**EXERCISE DESCRIPTION:** State how many lines in the records hold the word "round", giving the number and no other text.

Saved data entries

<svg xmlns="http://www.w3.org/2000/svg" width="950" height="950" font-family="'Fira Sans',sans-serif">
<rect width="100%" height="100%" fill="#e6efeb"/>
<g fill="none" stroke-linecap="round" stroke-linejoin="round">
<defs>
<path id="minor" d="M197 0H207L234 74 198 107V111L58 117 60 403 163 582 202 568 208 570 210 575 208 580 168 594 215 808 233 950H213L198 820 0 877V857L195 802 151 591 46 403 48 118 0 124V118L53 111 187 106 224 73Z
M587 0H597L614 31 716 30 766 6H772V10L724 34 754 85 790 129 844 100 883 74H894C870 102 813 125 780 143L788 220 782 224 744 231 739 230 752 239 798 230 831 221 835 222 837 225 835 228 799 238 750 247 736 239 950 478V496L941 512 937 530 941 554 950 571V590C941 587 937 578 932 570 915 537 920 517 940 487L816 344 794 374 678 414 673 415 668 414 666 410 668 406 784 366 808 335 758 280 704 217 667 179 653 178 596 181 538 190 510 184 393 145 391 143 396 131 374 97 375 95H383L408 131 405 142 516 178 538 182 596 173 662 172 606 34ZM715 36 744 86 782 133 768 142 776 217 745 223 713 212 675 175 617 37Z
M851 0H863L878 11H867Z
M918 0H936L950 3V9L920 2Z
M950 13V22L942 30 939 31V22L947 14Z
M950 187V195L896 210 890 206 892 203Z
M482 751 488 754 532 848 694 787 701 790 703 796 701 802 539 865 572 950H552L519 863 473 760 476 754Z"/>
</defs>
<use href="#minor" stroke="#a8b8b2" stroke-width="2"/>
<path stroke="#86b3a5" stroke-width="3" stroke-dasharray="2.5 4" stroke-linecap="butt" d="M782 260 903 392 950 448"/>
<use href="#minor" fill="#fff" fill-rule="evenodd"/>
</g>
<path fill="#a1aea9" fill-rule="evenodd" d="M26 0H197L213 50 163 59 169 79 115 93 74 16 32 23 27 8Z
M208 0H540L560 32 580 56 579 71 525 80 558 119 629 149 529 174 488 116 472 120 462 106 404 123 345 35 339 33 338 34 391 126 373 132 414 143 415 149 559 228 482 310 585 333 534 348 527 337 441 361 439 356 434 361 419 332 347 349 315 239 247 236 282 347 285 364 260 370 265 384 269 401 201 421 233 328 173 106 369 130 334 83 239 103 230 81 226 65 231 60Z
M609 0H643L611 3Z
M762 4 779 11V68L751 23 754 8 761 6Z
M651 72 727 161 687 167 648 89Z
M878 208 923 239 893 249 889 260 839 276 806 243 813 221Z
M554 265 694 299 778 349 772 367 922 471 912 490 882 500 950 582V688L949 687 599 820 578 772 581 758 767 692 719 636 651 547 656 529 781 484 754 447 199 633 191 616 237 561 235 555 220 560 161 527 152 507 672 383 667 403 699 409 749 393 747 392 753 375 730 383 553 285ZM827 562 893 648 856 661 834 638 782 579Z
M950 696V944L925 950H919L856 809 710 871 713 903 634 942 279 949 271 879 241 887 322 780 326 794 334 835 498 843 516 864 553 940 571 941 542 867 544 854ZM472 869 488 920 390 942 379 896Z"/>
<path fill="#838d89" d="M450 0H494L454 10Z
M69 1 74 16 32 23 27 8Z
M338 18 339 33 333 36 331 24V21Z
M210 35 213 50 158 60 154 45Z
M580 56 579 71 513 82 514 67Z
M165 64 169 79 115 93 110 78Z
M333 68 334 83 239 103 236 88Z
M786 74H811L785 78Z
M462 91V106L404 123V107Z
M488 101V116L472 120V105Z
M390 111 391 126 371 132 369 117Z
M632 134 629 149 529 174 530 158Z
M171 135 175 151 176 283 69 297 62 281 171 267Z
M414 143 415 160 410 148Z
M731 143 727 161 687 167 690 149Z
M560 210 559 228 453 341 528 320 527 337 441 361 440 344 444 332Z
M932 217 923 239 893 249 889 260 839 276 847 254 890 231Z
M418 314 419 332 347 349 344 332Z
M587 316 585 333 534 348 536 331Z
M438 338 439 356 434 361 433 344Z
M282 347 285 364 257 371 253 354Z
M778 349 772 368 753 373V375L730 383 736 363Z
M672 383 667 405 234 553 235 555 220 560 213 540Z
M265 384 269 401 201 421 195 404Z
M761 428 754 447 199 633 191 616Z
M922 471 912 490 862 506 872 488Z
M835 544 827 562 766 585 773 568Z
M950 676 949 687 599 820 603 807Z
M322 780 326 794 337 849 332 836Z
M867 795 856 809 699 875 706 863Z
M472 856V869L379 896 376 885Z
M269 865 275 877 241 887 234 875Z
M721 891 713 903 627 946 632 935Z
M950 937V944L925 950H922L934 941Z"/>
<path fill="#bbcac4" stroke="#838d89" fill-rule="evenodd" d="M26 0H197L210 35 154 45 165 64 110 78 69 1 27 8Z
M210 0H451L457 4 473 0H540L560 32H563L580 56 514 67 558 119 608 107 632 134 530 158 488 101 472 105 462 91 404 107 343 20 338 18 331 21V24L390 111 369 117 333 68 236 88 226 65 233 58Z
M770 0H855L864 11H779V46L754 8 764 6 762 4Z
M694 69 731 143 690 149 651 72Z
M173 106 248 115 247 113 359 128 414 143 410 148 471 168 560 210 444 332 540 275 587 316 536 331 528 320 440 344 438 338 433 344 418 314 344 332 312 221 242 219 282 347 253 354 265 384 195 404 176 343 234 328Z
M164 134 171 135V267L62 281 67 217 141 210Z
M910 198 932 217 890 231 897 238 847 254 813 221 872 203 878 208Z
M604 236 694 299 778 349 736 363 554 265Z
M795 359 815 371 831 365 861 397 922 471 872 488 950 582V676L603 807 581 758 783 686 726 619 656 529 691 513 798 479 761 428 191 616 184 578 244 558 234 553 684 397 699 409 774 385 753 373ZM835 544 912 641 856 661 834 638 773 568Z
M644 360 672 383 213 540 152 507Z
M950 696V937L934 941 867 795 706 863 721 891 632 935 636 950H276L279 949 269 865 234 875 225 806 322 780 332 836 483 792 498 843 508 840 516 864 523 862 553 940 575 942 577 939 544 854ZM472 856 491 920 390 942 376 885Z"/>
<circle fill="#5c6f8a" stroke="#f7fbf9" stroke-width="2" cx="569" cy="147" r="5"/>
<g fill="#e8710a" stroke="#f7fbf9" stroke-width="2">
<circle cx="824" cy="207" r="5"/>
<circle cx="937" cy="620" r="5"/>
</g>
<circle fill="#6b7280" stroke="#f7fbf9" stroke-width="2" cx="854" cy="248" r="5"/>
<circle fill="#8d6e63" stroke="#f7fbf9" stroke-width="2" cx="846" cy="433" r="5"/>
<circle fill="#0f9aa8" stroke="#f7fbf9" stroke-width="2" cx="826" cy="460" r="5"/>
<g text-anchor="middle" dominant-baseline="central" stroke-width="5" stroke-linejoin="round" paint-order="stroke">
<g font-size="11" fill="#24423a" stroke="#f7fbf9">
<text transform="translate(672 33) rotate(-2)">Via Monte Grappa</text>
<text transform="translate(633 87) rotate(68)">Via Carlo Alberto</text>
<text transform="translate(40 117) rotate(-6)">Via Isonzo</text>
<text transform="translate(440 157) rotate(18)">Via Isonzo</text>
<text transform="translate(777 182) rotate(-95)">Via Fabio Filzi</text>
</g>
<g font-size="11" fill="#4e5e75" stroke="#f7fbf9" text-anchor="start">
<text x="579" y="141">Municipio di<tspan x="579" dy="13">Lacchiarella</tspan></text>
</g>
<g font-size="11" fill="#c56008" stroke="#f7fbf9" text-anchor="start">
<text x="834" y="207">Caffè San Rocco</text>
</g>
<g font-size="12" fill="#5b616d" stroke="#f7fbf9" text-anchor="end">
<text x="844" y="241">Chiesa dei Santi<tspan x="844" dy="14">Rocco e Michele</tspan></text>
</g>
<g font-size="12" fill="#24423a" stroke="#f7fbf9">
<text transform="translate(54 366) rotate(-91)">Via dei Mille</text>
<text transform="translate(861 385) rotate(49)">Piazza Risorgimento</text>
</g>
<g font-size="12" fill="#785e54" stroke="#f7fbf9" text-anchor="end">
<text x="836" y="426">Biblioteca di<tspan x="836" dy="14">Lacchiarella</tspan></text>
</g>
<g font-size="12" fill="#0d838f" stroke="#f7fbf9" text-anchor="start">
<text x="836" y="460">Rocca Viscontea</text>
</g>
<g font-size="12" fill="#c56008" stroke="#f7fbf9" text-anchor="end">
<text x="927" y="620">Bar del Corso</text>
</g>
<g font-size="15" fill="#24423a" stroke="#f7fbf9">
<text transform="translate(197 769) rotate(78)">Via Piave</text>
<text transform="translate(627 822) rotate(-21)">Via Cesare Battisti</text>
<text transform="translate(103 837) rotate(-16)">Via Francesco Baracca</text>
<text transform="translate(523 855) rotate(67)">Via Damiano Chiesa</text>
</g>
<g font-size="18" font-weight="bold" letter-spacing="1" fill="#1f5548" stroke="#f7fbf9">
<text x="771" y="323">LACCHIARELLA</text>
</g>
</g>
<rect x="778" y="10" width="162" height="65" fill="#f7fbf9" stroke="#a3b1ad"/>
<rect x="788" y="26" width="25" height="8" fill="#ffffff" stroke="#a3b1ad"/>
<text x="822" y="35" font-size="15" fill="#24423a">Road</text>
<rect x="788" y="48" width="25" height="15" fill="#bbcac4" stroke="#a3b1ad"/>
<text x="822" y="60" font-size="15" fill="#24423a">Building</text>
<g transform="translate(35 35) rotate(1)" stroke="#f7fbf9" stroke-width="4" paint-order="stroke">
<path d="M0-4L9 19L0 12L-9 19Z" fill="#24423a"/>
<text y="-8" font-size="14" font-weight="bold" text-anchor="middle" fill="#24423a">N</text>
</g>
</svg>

**OUTPUT OF THE EXERCISE:** 2